Blue and ruffed grouse are found near the forest's springs, streams and rivers. Rocky Mountain bighorn sheep can be found in the Wenaha-Tucannon Wilderness area, and are occasionally seen as far south as the Walla Walla River. A small population of California bighorn sheep has been established in the Cottonwood-Cummings Creek area located east of the Wenaha-Tucannon Wilderness. Merriam turkeys are observed near locations where they have been released; Madison Butte, Bridge Creek Flats, Gurdane, and Troy. Chinook salmon, steelhead, and rainbow trout are found in the Grande Ronde, Umatilla, Wenaha-Tucannon, Walla Walla and North Fork John Day rivers, and many of their tributaries.
Sightseers may drive over 2,000 miles of forest roads, hike or ride over 715 miles of trails, pick wild mushrooms or huckleberries, select from more than 20 campgrounds throughout the forest, and float the Grande Ronde or North Fork John Day rivers from April through June.
The Grande Ronde River is navigable with rubber rafts, canoes, kayaks, and rowboats with a shallow draft that are built especially to withstand heavy abuse. During an average year, streamflows can be too low for floating from July to September. It is best to float the river when the streamflow is between 2,000 and 8,000 cubic feet per second (cfs). Streamflow records are kept by the Army Corps of Engineers in Walla Walla.

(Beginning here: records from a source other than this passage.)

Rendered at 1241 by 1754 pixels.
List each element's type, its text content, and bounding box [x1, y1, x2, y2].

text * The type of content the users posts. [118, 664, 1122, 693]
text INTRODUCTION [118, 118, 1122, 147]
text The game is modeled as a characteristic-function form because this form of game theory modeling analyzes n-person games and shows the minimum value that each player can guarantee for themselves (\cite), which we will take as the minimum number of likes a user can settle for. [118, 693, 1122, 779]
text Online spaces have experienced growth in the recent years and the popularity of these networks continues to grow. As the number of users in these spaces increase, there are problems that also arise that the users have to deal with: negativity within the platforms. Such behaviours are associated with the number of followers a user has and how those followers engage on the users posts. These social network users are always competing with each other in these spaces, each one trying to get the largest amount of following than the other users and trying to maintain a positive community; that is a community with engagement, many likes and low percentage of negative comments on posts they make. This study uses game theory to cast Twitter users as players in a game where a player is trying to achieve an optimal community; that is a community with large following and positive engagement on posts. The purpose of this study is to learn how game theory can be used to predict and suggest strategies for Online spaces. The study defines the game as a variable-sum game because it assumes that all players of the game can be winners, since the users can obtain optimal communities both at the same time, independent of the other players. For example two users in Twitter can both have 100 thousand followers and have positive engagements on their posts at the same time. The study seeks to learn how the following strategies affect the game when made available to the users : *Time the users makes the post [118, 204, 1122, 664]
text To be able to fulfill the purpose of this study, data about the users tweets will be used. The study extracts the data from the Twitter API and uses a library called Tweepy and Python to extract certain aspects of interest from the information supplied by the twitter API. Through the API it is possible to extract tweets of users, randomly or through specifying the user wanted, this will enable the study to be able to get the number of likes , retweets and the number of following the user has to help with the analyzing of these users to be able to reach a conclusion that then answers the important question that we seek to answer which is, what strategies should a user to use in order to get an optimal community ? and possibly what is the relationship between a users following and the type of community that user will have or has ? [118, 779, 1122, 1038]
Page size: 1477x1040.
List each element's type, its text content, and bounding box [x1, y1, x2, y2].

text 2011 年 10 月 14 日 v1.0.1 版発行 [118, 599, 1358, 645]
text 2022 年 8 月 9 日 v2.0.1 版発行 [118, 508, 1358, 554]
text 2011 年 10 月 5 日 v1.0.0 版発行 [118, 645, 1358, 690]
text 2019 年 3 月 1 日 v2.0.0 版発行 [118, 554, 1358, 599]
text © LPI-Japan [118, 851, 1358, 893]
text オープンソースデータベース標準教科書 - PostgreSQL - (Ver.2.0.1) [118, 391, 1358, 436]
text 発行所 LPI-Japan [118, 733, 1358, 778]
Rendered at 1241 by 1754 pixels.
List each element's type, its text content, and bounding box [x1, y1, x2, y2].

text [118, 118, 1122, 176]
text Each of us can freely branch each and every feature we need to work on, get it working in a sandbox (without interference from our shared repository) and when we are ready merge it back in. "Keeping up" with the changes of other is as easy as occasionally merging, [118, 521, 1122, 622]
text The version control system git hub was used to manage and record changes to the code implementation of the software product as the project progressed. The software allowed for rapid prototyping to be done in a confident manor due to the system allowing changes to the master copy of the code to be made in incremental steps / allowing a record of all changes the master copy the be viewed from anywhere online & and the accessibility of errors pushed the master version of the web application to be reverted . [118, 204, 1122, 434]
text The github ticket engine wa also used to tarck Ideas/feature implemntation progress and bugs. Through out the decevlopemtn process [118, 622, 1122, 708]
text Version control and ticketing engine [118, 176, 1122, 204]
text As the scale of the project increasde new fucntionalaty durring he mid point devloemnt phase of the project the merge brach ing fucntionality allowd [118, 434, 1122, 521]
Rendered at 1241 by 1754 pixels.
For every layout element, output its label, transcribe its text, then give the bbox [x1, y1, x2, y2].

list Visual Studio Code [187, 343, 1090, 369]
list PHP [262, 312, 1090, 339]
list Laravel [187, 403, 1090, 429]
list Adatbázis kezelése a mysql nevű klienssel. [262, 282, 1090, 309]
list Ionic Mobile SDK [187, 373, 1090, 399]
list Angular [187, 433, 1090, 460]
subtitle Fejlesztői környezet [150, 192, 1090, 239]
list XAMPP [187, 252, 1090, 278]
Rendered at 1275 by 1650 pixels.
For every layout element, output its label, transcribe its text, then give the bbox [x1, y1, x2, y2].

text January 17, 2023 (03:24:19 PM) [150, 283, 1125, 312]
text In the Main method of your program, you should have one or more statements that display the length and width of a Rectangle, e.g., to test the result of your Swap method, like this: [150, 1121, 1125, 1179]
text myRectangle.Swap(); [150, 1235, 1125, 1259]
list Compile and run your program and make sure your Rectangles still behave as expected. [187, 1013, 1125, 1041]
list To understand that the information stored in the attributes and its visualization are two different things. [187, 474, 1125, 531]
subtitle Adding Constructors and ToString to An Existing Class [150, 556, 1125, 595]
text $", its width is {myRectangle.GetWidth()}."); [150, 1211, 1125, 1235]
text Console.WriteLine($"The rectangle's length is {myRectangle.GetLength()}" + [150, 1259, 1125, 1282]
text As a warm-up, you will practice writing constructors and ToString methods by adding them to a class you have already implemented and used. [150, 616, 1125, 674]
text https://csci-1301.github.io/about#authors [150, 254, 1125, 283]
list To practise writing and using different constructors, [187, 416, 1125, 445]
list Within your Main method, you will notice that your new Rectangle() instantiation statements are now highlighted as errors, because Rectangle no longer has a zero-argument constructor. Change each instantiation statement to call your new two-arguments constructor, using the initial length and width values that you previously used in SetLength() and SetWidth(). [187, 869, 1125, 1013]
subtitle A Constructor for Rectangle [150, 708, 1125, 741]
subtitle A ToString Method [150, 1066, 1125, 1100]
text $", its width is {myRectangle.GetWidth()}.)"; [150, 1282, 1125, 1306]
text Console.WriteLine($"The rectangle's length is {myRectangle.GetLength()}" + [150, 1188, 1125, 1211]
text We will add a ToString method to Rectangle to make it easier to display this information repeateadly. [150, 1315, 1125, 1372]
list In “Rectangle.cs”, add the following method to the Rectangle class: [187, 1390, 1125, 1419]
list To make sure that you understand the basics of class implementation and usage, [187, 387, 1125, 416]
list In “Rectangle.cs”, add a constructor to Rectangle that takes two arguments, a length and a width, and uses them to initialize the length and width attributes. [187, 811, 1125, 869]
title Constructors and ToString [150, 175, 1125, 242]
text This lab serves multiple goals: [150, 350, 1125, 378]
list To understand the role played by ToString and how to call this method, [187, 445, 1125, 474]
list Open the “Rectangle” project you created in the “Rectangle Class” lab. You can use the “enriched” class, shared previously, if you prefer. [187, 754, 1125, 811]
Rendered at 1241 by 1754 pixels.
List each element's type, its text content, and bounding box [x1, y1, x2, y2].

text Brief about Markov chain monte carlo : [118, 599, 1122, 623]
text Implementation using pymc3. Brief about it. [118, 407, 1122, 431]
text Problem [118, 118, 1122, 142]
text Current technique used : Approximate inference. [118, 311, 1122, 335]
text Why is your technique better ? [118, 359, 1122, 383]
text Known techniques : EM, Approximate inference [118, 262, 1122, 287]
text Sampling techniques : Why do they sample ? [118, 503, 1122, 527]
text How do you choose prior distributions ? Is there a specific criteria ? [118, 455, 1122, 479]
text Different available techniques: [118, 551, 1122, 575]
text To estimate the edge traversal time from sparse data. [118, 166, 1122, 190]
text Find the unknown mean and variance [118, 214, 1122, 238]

The North Fork John Day River (NFJD) means a lot of things to a lot of people. To river rafters it means rapids that are challenging enough for seasoned veterans, yet easy enough (on the lower section) for beginners. For floaters, one of the most popular sections of the river is from Dale to Monument. Rapids on this section of the NFJD are generally categorized as Class 2+ Rapids. At higher water the river takes on a Class 3- character. The length of the journey is 40 miles and it winds through forested canyons and past several feed-in creeks. The NFJD is fed primarily by snowpack in the Blue Mountains so its flow is very seasonal. Peak flow is usually in April and in some places can be as high as 20,000 cfs. Average flow is around 6,000 cfs. The best time to run the North Fork John Day is in April and May when the flow is near its peak.
Campground and picnic sites, designed to blend with the forest environment, are located away from traffic and commercial development. Campfire permits are not required though campfires may be prohibited during the late summer and early falls months due to the fire danger. The length of stay at any one site is limited to 14 days on a first-come, first-serve basis. In several campgrounds, where more facilities and services are provided, a fee is charged for overnight use. Campgrounds do not have electricity, showers, of sewage disposal (except for waste disposal dump stations at Bull Prairie and Tollgate Guard Station).
Olive Lake, covering 145 acres, is the only natural lake over three acres in size on the Forest. Bull Prairie Lake, 24 acres; Jubilee Lake 97 acres; and Penland Lake, 70 acres, were developed cooperatively by the Oregon Department of Fish and Wildlife and the USDA Forest Service.
Winter recreation opportunities on the Umatilla National Forest are endless. You can flex your leg muscles on one of our many cross-country ski trails or try your hand at downhill skiing at the Bluewood Ski area, located 20 miles south of Dayton, Washington, or at Spout Springs Ski Resort, located in the heart of the Blue Mountains on Highway 204 near Tollgate, Oregon. You can tool around on your snowmobile through the mountainous terrain, or enjoy less structured activities such as snowshoeing, tobogganing, sledding, and innertubing. If you like solitude and scenic winter beauty, snuggle into one of our Forest Service Guard Stations and cabins, it can be a unique and memorable experience. The Guard Stations are open year-round, however, automobile access is usually from May 1st to November 1st, winter recreation use requires alternate transportation such as skis, snowshoes, or snowmobiles.